**Source records**
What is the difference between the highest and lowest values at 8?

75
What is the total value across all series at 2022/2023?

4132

--

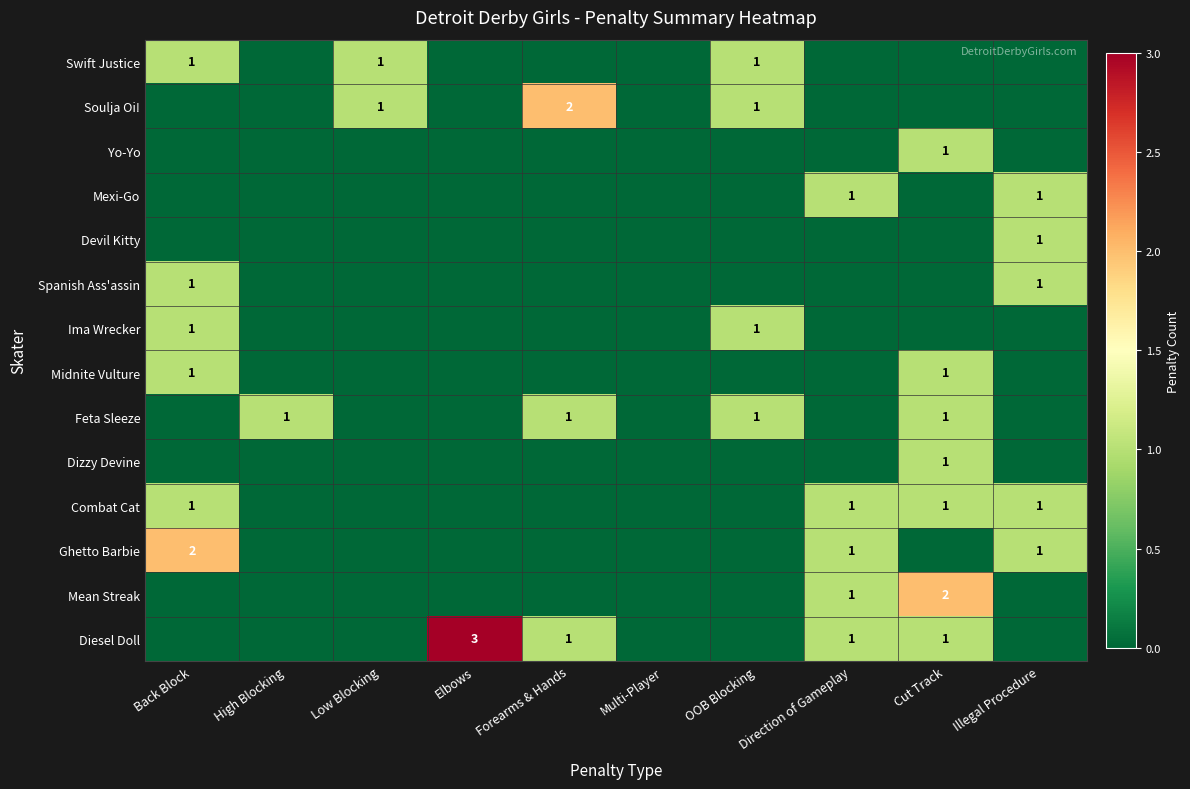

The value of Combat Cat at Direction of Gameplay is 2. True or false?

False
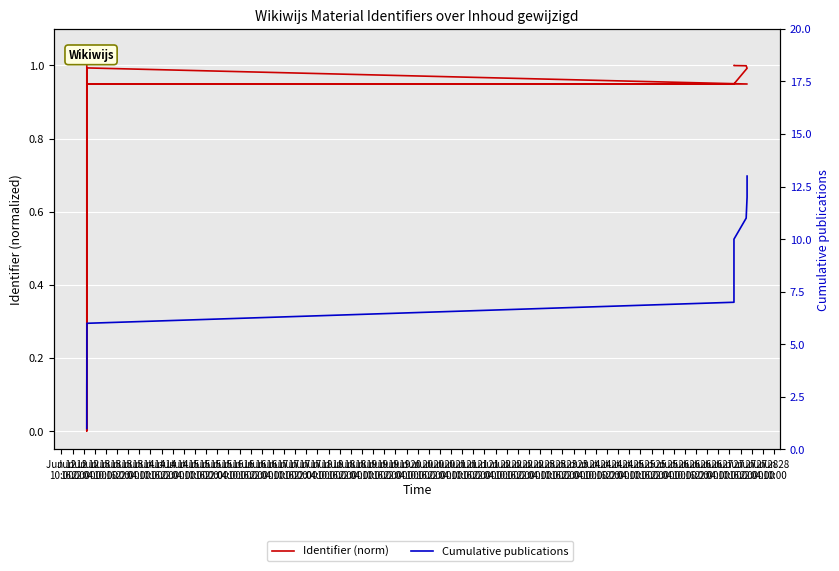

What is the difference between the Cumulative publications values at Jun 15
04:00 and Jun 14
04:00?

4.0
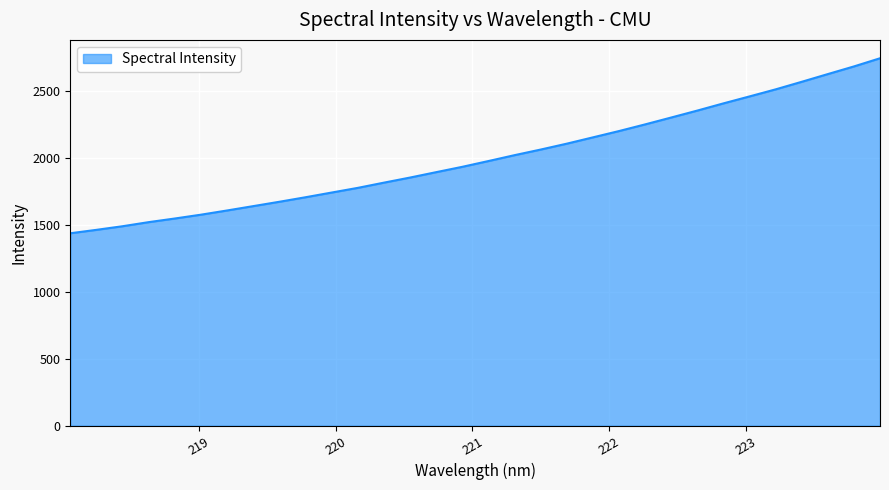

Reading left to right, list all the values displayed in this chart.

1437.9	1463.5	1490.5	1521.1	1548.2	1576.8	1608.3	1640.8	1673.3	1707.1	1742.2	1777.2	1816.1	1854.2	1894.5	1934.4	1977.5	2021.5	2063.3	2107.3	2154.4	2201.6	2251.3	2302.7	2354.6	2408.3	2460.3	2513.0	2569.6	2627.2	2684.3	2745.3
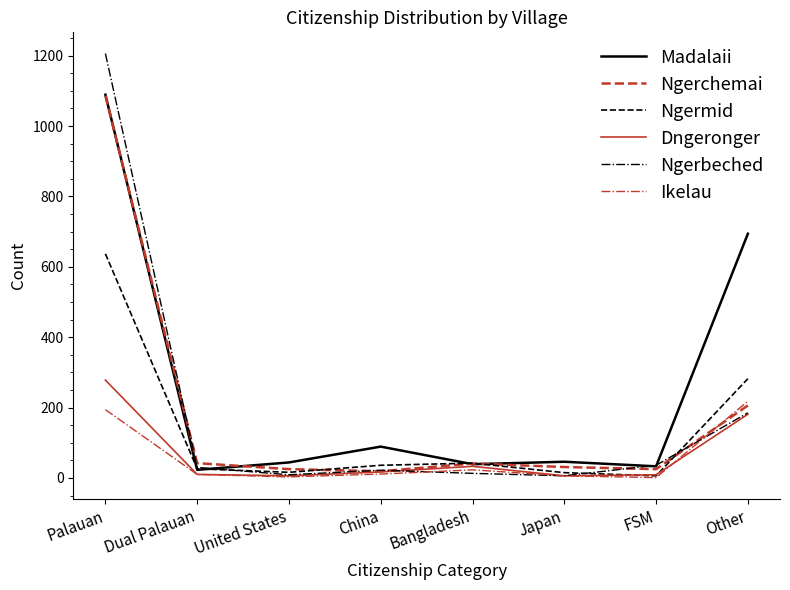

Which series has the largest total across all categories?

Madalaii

**Try it**
Please copy everything in the listing from the line containing "What is the difference between the Cumulative" down to the line containing "Reading left to", keeping both of those lines. Leave the picture out of your copy.

**Answer section**
What is the difference between the Cumulative publications values at Jun 15
04:00 and Jun 14
04:00?

4.0

Reading left to right, list all the values displayed in this chart.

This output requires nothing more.